Ronny Delrue

Autoportrait-Portrait de soi

(les annotations intimes de Ronny Delrue)

Johan Pas

Octobre, 1997

Un minuscule dessin à la plume… un dessin représentant un homme portant barbe et cheveux longs… un homme nu qui nous fixe du regard et montre du doigt un point de son corps situé sous les côtes droites. Cet endroit est ponctué d’une tache d’aquarelle jaune. Cet homme nu est Albrecht Dürer. Dürer ne se sent pas bien. Dans la notice en haut du dessin, probablement destinée à son médecin anversois, il explique : ‘Do der gelb fleck ist ond mit dem/finger drawff dewt do ist mer we’ (l’endroit marqué d’une tache jaune et que je montre du doigt, est l’endroit où j’ai mal). Quelques années plus tard, l’artiste mourra en effet de malaria. Ce dessin qui était initialement destiné à informer un expert, a finalement pris les allures d’un autoportrait très révélateur, annonciateur d’une tradition artistique aussi étrange qu’essentielle : celle de l’autoportrait nu, montrant l’homme dans toute sa vulnérabilité. L’histoire de l’autoportrait traditionnel relate la prise de conscience de la Renaissance, le développement baroque et la confirmation romantique du statut de l’artiste. C’est dans cette tradition que s’inscrit l’autoportrait fringant de Rubens, professionnel de David ou arrogant du jeune Picasso.

L’histoire parallèle dont l’autoportrait de Dürer malade a été le point de départ, respire tout au contraire le doute, l’angoisse et la douleur. Elle nous livre des bribes et des fragments avec des yeux affolés, des zones d’ombre très profondes et tous les symptômes d’un doute lancinant. Les autoportraits impitoyables que des artistes comme Rembrandt, Van Gogh, Munch, Beckmann et Picasso ont réalisés vers la fin de leur vie nous lancent un regard muet d’inquiétude. Dans ces autoportraits, ces artistes ont dessiné la vie, mais nous montrent en fait la mort.

En l’espace de trois mois échelonnés sur à peine plus d’un an, Ronny Delrue a réalisé plus de deux cents autoportraits. Il s’agit d’études rapides et impulsives répondant à une technique mixte sur papier. Delrue conjugue généralement le crayon et l’aquarelle, éventuellement rehaussés de gouache. La plupart de ces dessins représentent la tête de l’artiste avec le visage légèrement détourné. Sa palette se résume au noir, au gris et au brun. Les quelques rares annotations au crayon portent sur la date, l’heure et l’utilisation occasionnelle de la main gauche, soulignant ainsi le caractère intime de ces dessins. Bon nombre de ces autoportraits rudimentaires trahissent un champ de tensions intenses entre l’absence de détails et le désir de les masquer avec de la peinture.

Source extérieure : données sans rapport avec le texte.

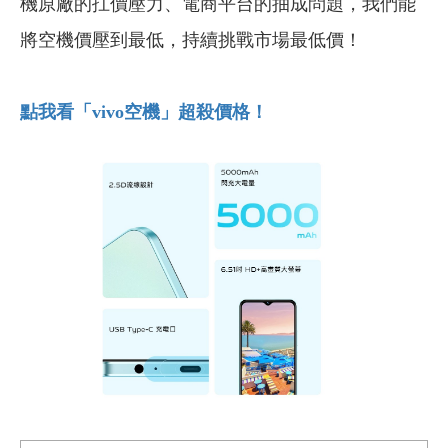
機原廠的扛價壓力、電商平台的抽成問題，我們能
將空機價壓到最低，持續挑戰市場最低價！
點我看「vivo
空機」超殺價格！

Certains de ces visages se résument à quelques contours grossiers ; d’autres disparaissent complètement sous un aplat d’aquarelle et de gouache. Il n’y a jamais de bouche ni de nez. Le visage du peintre se résume à des yeux : des yeux rudimentaires et sans pupilles qui ressemblent à des cicatrices ou à des plaies béantes ; des yeux qui font penser aux fenêtres éclatées d’une façade délabrée. Ces yeux absents sont des trous noirs dans le visage, des hiatus dans la vie du peintre. Ces dessins obsessionnels résultent d’une écriture impulsive, d’un moment de transe. Le peintre se représente tout en étant inaccessible et absent. Sa présence se manifeste uniquement sur le papier. La confrontation ultérieure entre l’artiste et ses dessins est démystifiante. L’autoportrait dépouillé de toute rhétorique plastique, de toute présence picturale, met le peintre à nu. Ces contours rudimentaires et ces yeux vides le laissent perplexes et l’amènent à se demander si ce qu’il voit est un masque ou une tête de mort.